Beta thalassemia major (Cooley's anemia) is an autosomal recessive hereditary disease characterized by absent (β0) or greatly reduced (β+) beta globin chain synthesis due to homozygous or compound heterozygous mutations in the beta globin gene. High prevalence is seen in the Mediterranean basin, Middle East, Southeast Asia and Africa; in Turkey it is particularly frequent in the Aegean, Marmara and Southeast regions. Carrier frequency in Turkey is approximately 2-3%. The disease was described in 1925 by Cooley.
Pathophysiologically, insufficient beta globin production leads to excess alpha globin chains; these accumulate in red cell precursors causing ineffective erythropoiesis (premature cell death in bone marrow) and peripheral hemolysis. As a result severe microcytic hypochromic anemia develops. To compensate for chronic anemia the bone marrow expands, causing bone deformities (chipmunk facies, bone thinning), and extramedullary hematopoiesis leads to organomegaly (hepatosplenomegaly). Chronic transfusion need and increased gastrointestinal iron absorption cause iron overload (secondary hemochromatosis); untreated, cardiomyopathy, endocrine disorders (hypogonadism, diabetes, hypothyroidism, hypoparathyroidism) and liver disease develop, leading to early death.
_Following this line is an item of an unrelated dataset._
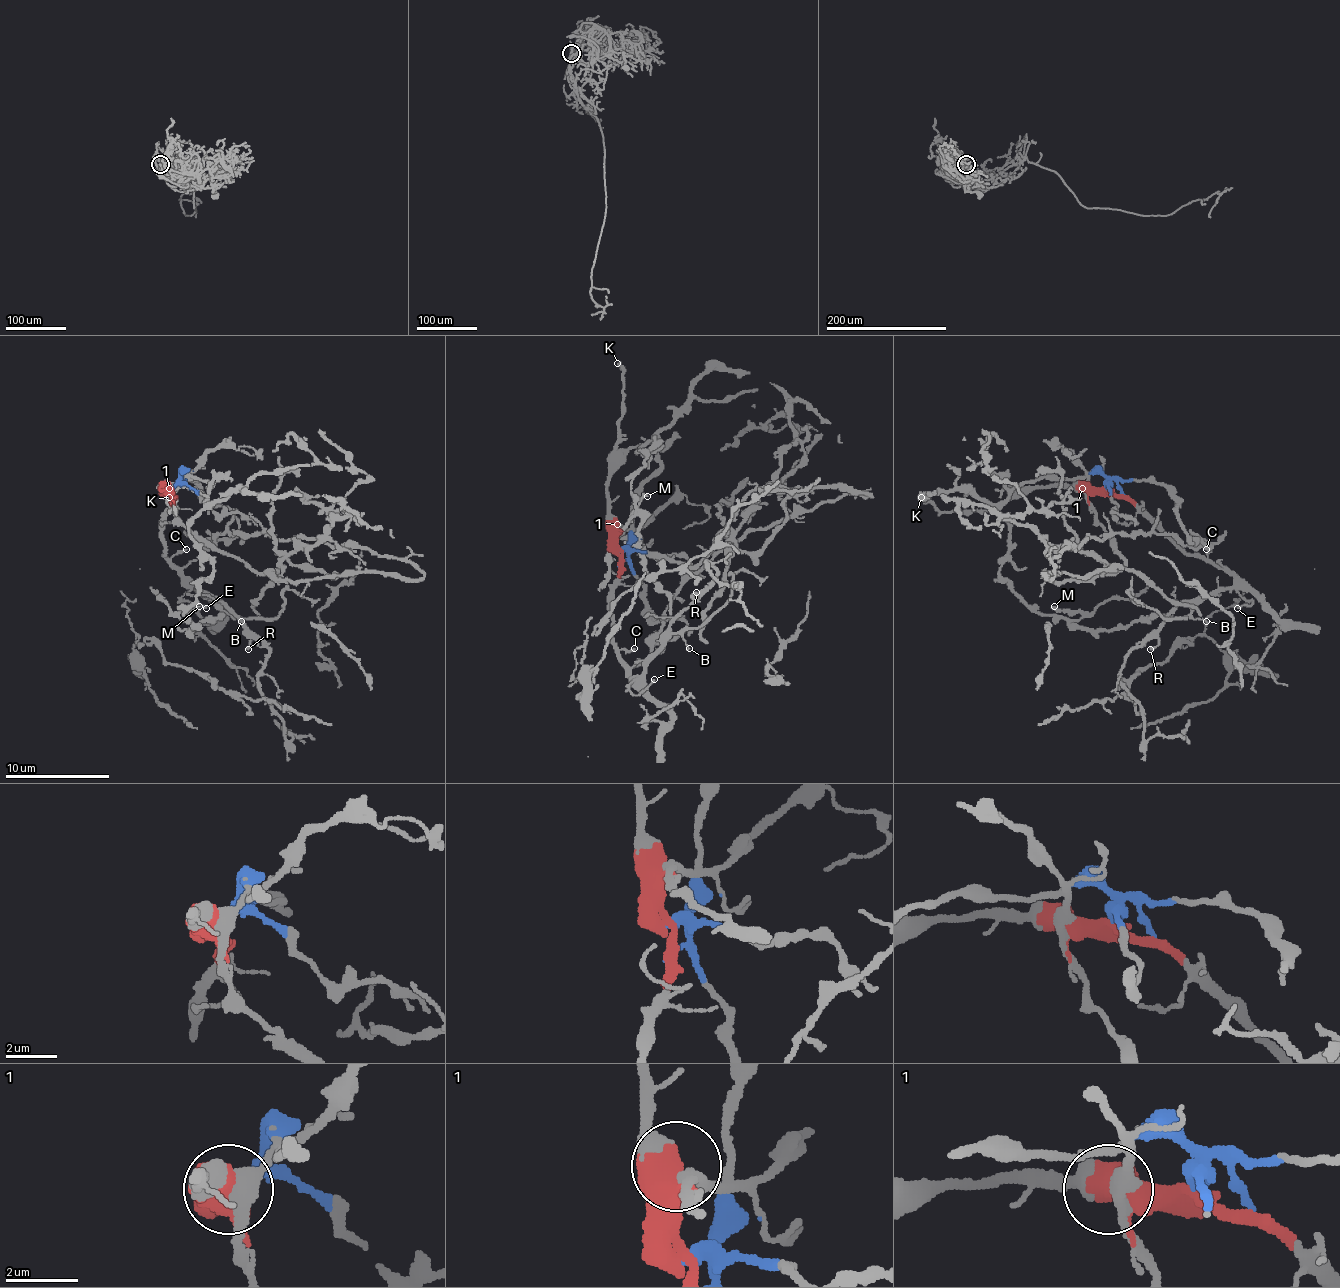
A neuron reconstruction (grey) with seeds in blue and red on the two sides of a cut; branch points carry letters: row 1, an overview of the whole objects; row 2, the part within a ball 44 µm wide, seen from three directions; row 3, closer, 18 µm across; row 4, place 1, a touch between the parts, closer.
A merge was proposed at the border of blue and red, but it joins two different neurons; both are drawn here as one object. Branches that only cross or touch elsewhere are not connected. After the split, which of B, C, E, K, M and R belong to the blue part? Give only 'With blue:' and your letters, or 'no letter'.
With blue: M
Diagnosis usually begins between 6-24 months with severe anemia. CBC (severe microcytic hypochromic anemia, Hb usually <7 g/dL), peripheral smear (target cells, basophilic stippling, nucleated RBCs), and hemoglobin electrophoresis/HPLC (decreased/absent HbA, markedly increased HbF 70-90%) are diagnostic. Genetic testing confirms beta globin gene mutations. Treatment includes regular transfusion every 3-4 weeks (target pre-transfusion Hb 9-10.5 g/dL), iron chelation (deferoxamine, deferasirox, deferiprone), allogeneic stem cell transplantation (curative in matched sibling donors), and recently approved gene therapy (betibeglogene autotemcel) and luspatercept.